Kamu berjalan tertunduk lesu, tidak ada sorot mata membara yang kulihat dari kedua bola matamu. Kamu tidak seperti biasanya, bahkan cenderung murung. Tak kau perdulikan orang-orang yang sedang bersorak gembira karena tim kesayangannya memenangkan pertandingan bola itu. Kamu hanya terus berjalan, menuju taman tempat biasanya kau memandang senja. Sama seperti biasanya kamu duduk di bangku dekat air mancur kecil yang terdapat di tengah taman komplek perumahan, bangku favoritmu. Kamu hanya diam melihat langit sore, lalu tersenyum sekilas. Senyum yang selalu ku tunggu, senyum yang selalu ku rindukan.
Di bagian taman yang lain, ku lihat sebuah keluarga yang nampak amat bahagia. Sang Ayah dan anak lelakinya berlarian, saling berkejaran dengan penuh tawa. Sang Ibu menyiapkan makanan sore dari sekeranjang bekal sederhana yang dibawa, sungguh pemandangan yang sangat indah, sama seperti ketika aku memandang wajahmu.
Entah sejak kapan aku mulai suka membuntutimu setiap sore.

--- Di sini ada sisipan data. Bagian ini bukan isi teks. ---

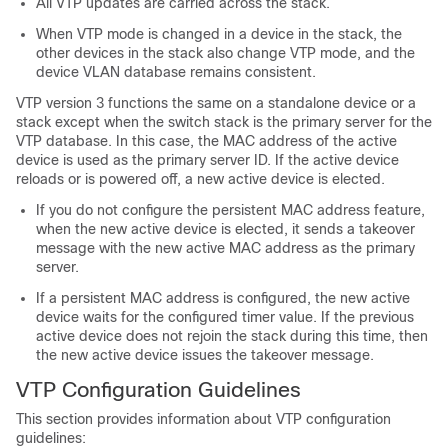
All VTP updates are carried across the stack.
When VTP mode is changed in a device in the stack, the
other devices in the stack also change VTP mode, and the
device VLAN database remains consistent.
VTP version 3 functions the same on a standalone device or a
stack except when the switch stack is the primary server for the
VTP database. In this case, the MAC address of the active
device is used as the primary server ID. If the active device
reloads or is powered off, a new active device is elected.
If you do not configure the persistent MAC address feature,
when the new active device is elected, it sends a takeover
message with the new active MAC address as the primary
server.
If a persistent MAC address is configured, the new active
device waits for the configured timer value. If the previous
active device does not rejoin the stack during this time, then
the new active device issues the takeover message.
VTP Configuration Guidelines
This section provides information about VTP configuration
guidelines:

Aku selalu bersembunyi di semak dekat portal masuk kompleks, menunggumu lewat jalanan ini dan membuntutimu sampai ke taman. Hal ini kulakukan demi melihat wajah dan senyum yang jarang kau tunjukkan itu. Ada bagian dari dirimu-yang aku sendiri tidak tahu-yang membuatku tertarik padamu. Mungkin aku menyukaimu, atau bahkan mungkin lebih dari itu, karena aku selalu bahagia ketika aku bisa melihatmu, ya hanya melihatmu.
Kamu tiba-tiba berdiri dari bangku favoritmu itu. Ku lirik jam yang ada di pergelangan tangan kiriku, pukul 17:02. Bukankah ini belum waktunya kamu pergi? Tanyaku pada diri sendiri. Kamu berjalan menuju pohon tempatku duduk untuk mengintipmu, seketika ada rasa panik dalam diriku. Aku segera berbalik dan menundukkan kepalaku, tidak lagi berani mengintipmu dari pohon. Aku diam, namun jantungku berdegup sangat kencang, ada perasaan was-was karena takut kamu tahu kalau aku suka mengikutimu. Ada tapak-tapak kaki yang ku dengar mulai mendekat, adrenalinku semakin meningkat bahkan rasanya aku hampir kencing dicelana. Kamu sudah berdiri di depanku, dan aku tak berani memandang wajahmu. Lama sekali kamu hanya diam dan tak berniat sedikitpun untuk pergi dari tempat berdirimu itu. Aku mulai memberanikan diri menatapmu dan berdiri untuk mensejajarkan pandangan. Raut mukamu datar, aku tidak bisa membaca dan memperkirakan apa reaksimu selanjutnya.
"Ma..maa..ma..maafkan aku" Hanya kata itu yang terlontar dari bibirku. Kamu tidak bergeming, masih saja diam dan tidak berekasi atas permintaan maafku. Kamu mengulurkan tangan, tersenyum dengan sangat manis. " Namaku Lana". Suaramu terdengar sangat merdu ketika mengucapkan namamu, ya seperti bidadari yang baru saja turun dari langit. "Namaku Ranu" Ku jabat uluran tanganmu itu, dan kita saling tersenyum satu sama lain.